Sejak penampilan perdana Teater GAR di Rajer Babat yang berjudul Kudeta, maka itulah titik balik yang membuat saya mulai gelisah dan intensif berdiskusi bersama A. Saichu Imran. Dari hasil diskusi tersebut, Teater GAR mencoba menampilkan Burdah Puisi yang cukup banyak menggunakan pemain, karena perpaduan antara syair-syair burdah klasik dengan rangkaian puitisasi. Hingga pementasan kolosal Teater GAR dengan burdah puisinya sempat menarik perhatian WS Rendra yang didampingi oleh Sitoresmi dalam acara Dewan Kesenian Banyuwangi pada kisaran tahun 1995.

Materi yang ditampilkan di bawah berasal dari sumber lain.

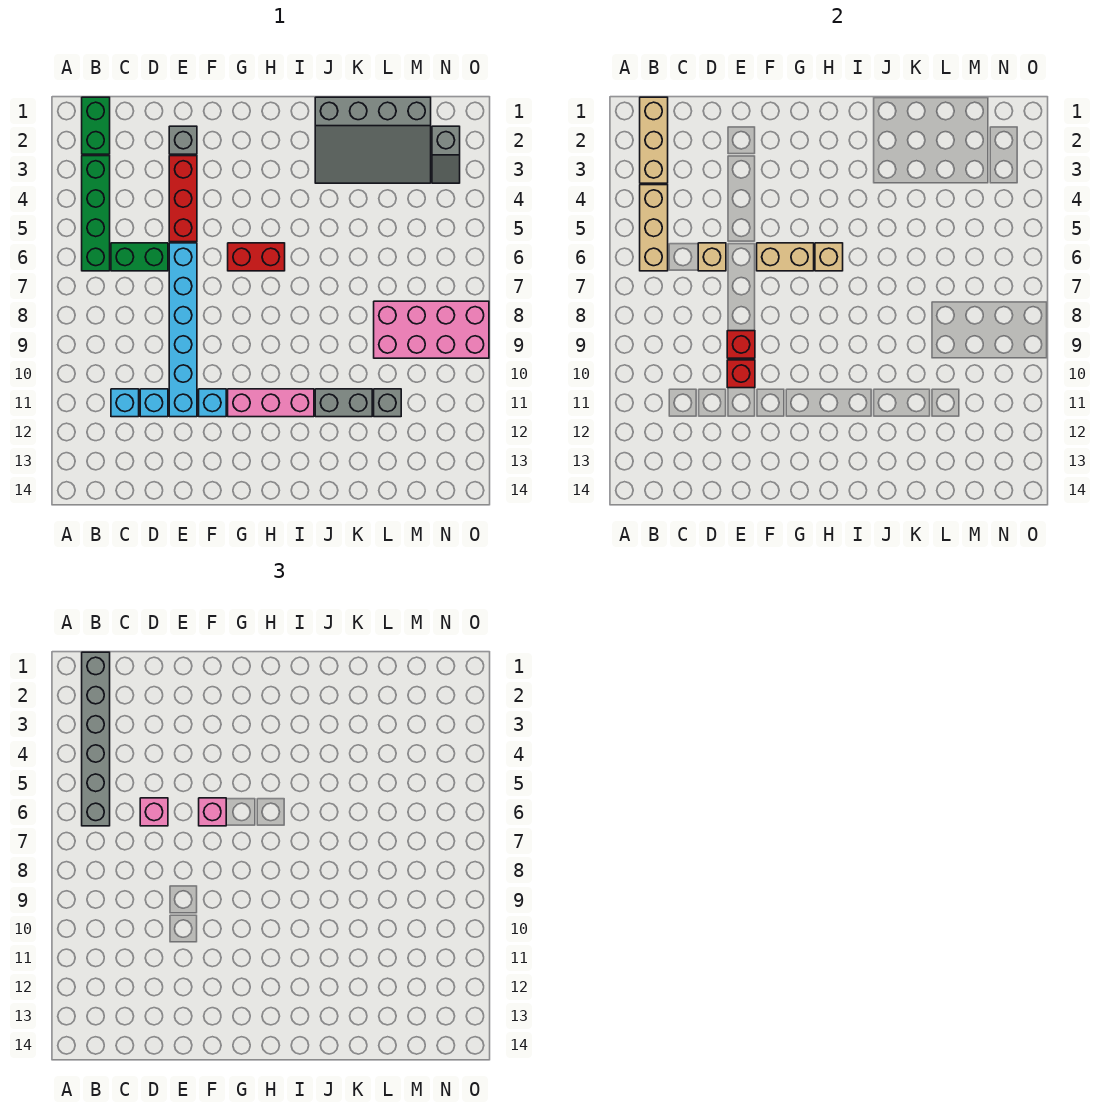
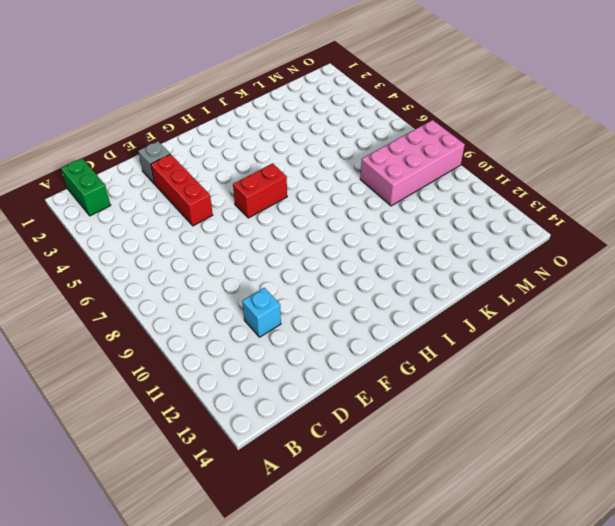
none -> green brick B3:B6 level 1
none -> green brick C6:D6 level 1
none -> cyan brick C11 level 1

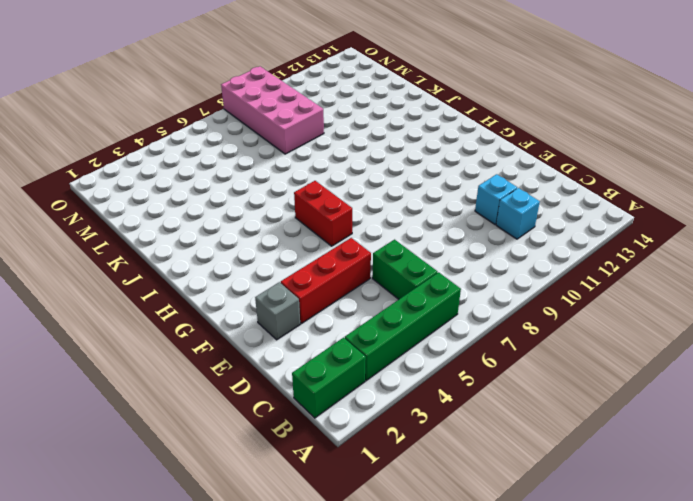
none -> cyan brick E6:E11 level 1
none -> cyan brick F11 level 1
none -> pink brick G11:I11 level 1

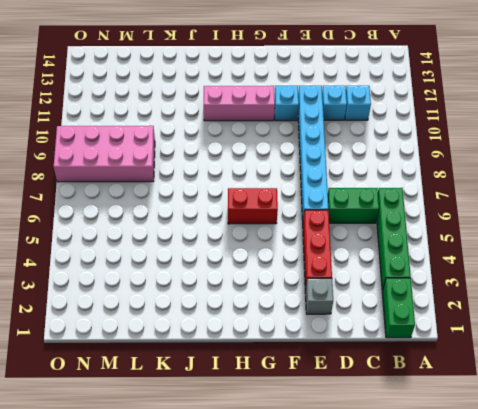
none -> grey slope J1:M3 level 1 top 1
none -> grey brick J11:K11 level 1
none -> grey brick L11 level 1

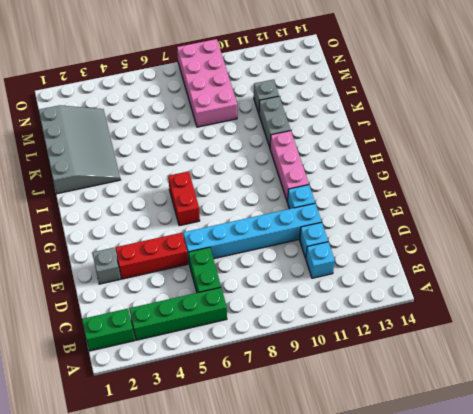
none -> grey slope N2:N3 level 1 top 2
none -> tan brick B1:B3 level 2
none -> tan brick B4:B6 level 2

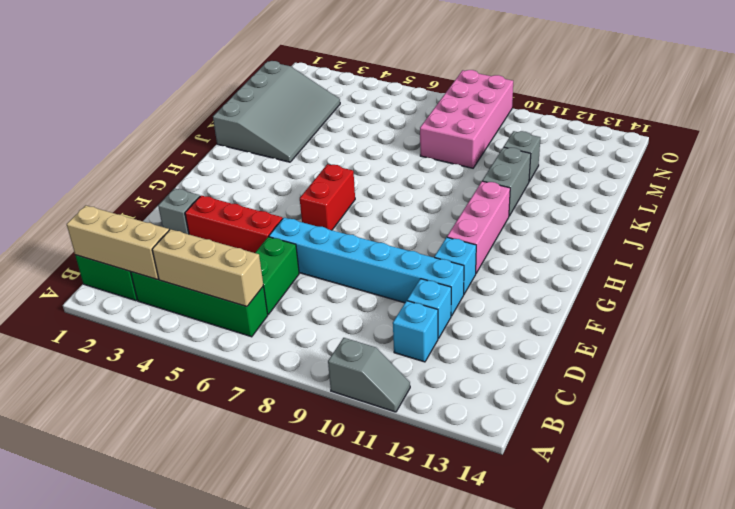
grey slope A10:A11 level 1 top 10 -> grey slope N2:N3 level 1 top 2
none -> tan brick D6 level 2
none -> red brick E9 level 2
none -> red brick E10 level 2

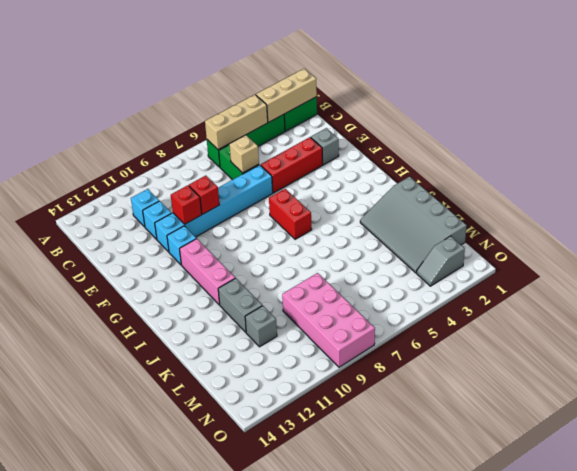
none -> tan brick F6:G6 level 2
none -> tan brick H6 level 2
none -> grey brick B1:B6 level 3

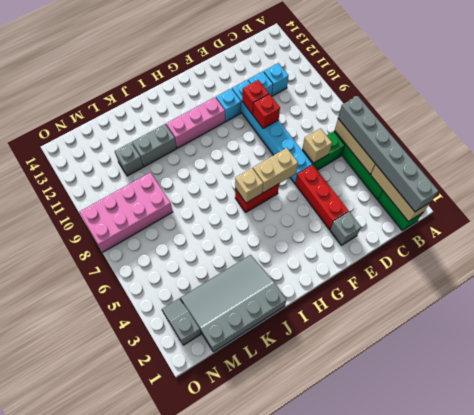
none -> pink brick D6 level 3
none -> pink brick F6 level 3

Pergulatan budaya Bali Barat saat itu membuat iklim penyemangat berdirinya teater-teater di Jembrana. Ada satu hal kenangan yang tetap saya ingat terhadap Bang Umbu, walau sudah sekian lama Rajer Babat hilang termakan jaman. Kala itu, saya mencoba menyodorkan 10 buah puisi ciptaan sendiri yang sudah terkumpul selama setahun, dan ketika kusodorkan kepada Bang Umbu yang sedang asyik ngobrol di trotoar, Bang Umbu bilang kurang 90 lagi baru dikumpulkan.
He he he akupun senyum cengar-cengir sambil manggut-manggut kepada sang Presiden Malioboro yang juga guru dari Emha Ainun Najib itu. Saichu yang ikut mendengar juga tersenyum simpul. Ya itulah kenangan indah di masa-masa keemasan Rajer Babat.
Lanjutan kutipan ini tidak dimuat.